LAW 460

Internet Law, Media & Society

Is there such a thing as “Internet Law,” or does the phrase encompass a variety of legal doctrines that intersect with the global network and its associated applications?  This course intends to examine what we used to call “CyberSpace” from the perspective of issues that affect individuals and society—free speech, use of content, consumer protection, crime and social media interactions.  To do so, we will devote class sessions to basic legal doctrines relating to Copyright, Trademark, International Law, Telecommunications and Privacy.

This class will examine the topic from at least three angles:  1. The historical evolution of the Internet from the 1960’s to the present, with a focus on the debate between anti-regulation and the need for more centralized control and common rules. 2. The major public laws and private initiatives that have attempted to address specific Internet “problems,” such as free speech, the distribution of copyrighted material and the protection of children and vulnerable populations.  3. An insider’s perspective on how lawyers learn about and become advocates for policy positions relating to Internet issues, such as Net Neutrality, Civil Liberties and Copyright protection.

Mr.
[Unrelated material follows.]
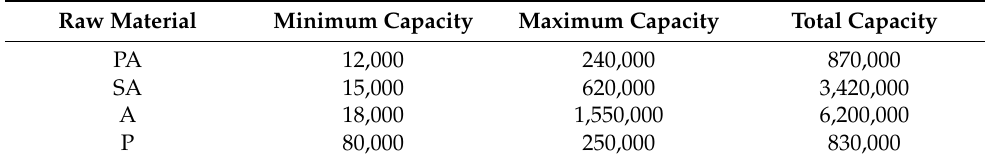
Table 4. Capacity of the suppliers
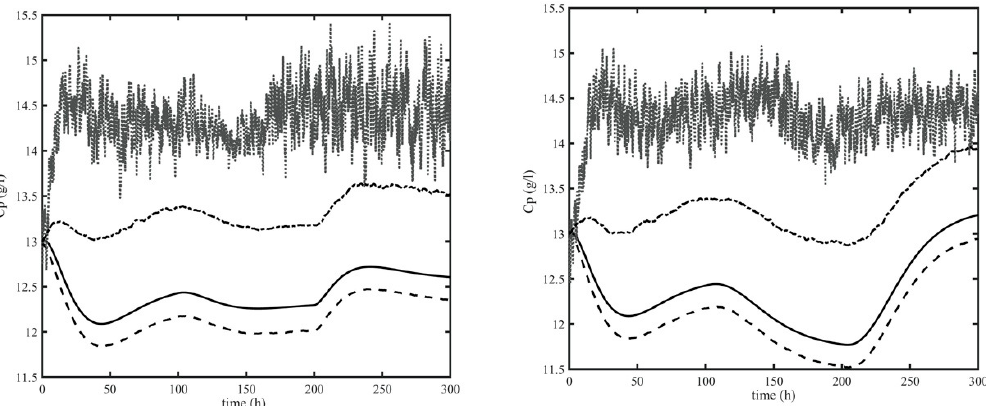
Figure 5. Dynamic response of the biomass concentration calculated with the virtual plant (continuous black line), GO with map φ p3 (dashed dark grey line), GO φ p4,1 (dotted black line), GO with map φ p4,2 (dashed-dotted grey line) along the trajectory T1 ( left panel) and T2 ( right panel).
Alben was an Internet executive for leading web companies such as Starwave Corporation, which launched, and RealNetworks, which pioneered streaming media.  He participated in major U.S. and international negotiations relating to digital rights management and the formation of new statutes, such as COPPA and the DMCA.  He later served as the first Chief Privacy Officer for the State of Washington, from 2015-19.  He has taught “Privacy, Data & Technology” at the UCLA School of Law (Fall 2019), “Internet Law, Media and Society,” in the Fall of 2020 and “Privacy, Data & Cybersecurity” for the MLS program in the Fall of 2021.  He has also supervised independent research projects for UCLA law and LLM students.